We got our visas and harbor passes later, and no gratuities were sought then. Customs were supposed to come today, but never showed. We did meet with the customs fellow last night, in his office. He started with asking what we had on board besides “your own stuff.” It’s all “our” stuff, we say. We chat him up. It turns out he’s going to NYC in a month, and we spend some time, creating a list of places for him to see. We exchanged emails, and told him we would be more than willing to give him more guidance. Maybe that’s why he never came today to relieve us of some of “our stuff”.
We walked to town last night, and it didn’t look so good. We need to get away from the port area, and we hear that the fort and the actual town itself are an improvement, as is a beach down the road about 3 K. We are further told that, once you get away from the port, Sri Lanka can be wonderful, and welcoming, especially because, after the scares created by the tsunami and the open fighting with the Tamil Tigers, they seek tourists.

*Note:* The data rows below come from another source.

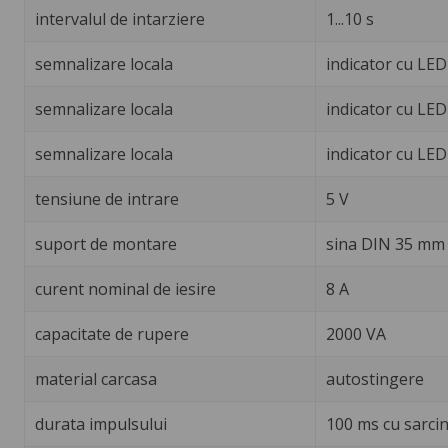
intervalul de intarziere
1...10 s
semnalizare locala
indicator cu LED
semnalizare locala
indicator cu LED
semnalizare locala
indicator cu LED
tensiune de intrare
5 V
suport de montare
sina DIN 35 mm 
curent nominal de iesire
8 A
capacitate de rupere
2000 VA
material carcasa
autostingere
durata impulsului
100 ms cu sarcina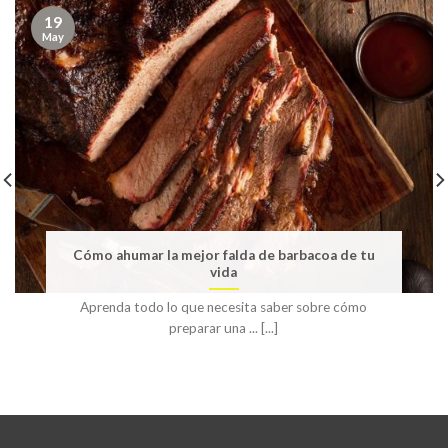
19
May
Cómo ahumar la mejor falda de barbacoa de tu
vida
Aprenda todo lo que necesita saber sobre cómo
preparar una ... [...]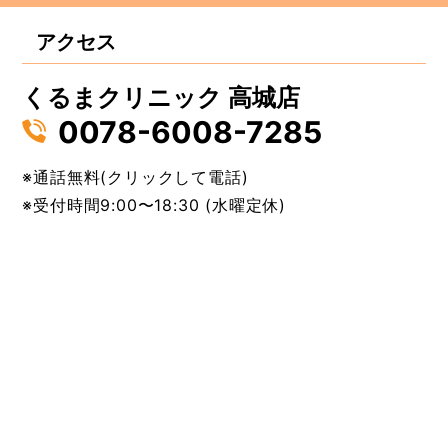
アクセス
くるまクリニック 高城店
0078-6008-7285
※通話無料(クリックして電話)
※受付時間9:00〜18:30 (水曜定休)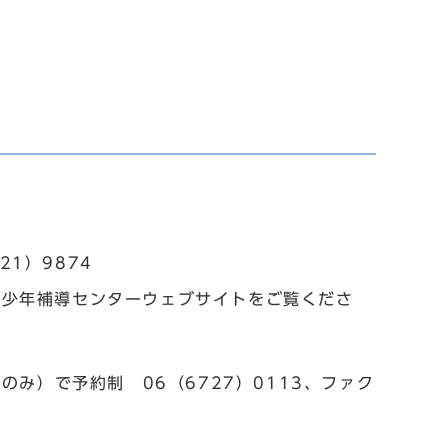
21）9874
青少年補導センターウェブサイトをご覧くださ
のみ）で予約制 06（6727）0113、ファク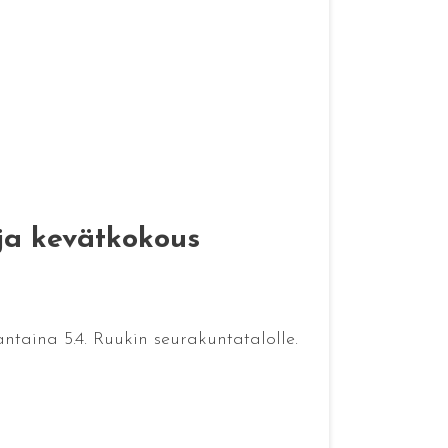
 ja kevätkokous
ntaina 5.4. Ruukin seurakuntatalolle.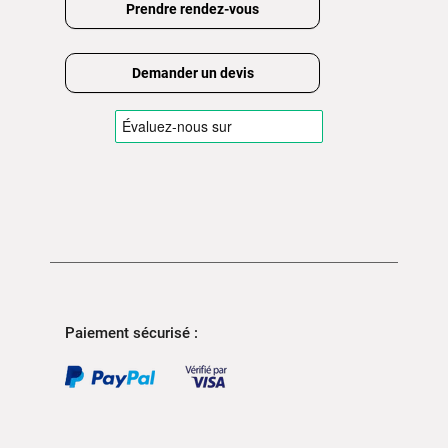
Prendre rendez-vous
Demander un devis
Paiement sécurisé :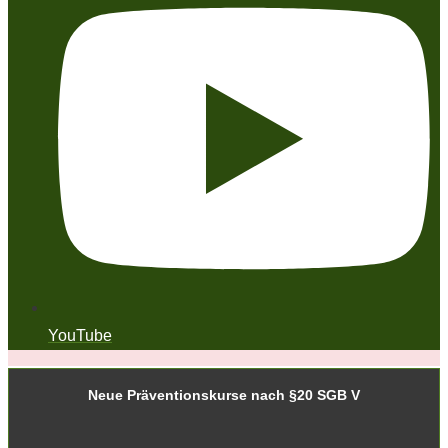
YouTube
Neue Präventionskurse nach §20 SGB V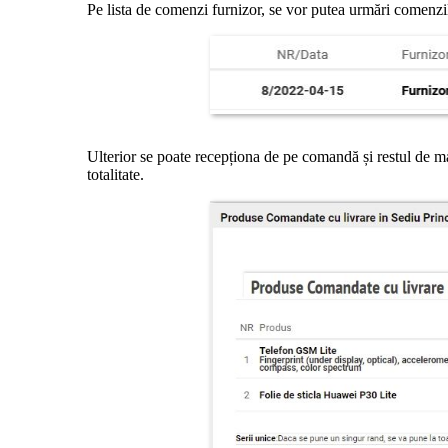
Pe lista de comenzi furnizor, se vor putea urmări comenzile
Ulterior se poate recepționa de pe comandă și restul de mar
totalitate.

So ends this chapter. We’ll bury our heads taking the engine apart and putting it back together, taking sails to the sailmaker, and reaching out to the locals. And our good friends from Aries Tor are showing up tomorrow, and we’re looking forward to seeing them. Even if Rob is from Vancouver, and we’re still not over the hockey loss in the Olympics. Well, that’s mostly Paul.
Looming in front is our big passage to Yemen. So-called Pirate alley worries us less than adverse winds. The monsoon is changing. But if all goes as planned, we’ll take a 500 mile hop the Maldives in a week or so, and then 1,000 to Yemen. Then we have an easy passage up the Red Sea. Well, no, that will be a challenge too, but that’s a story for another day.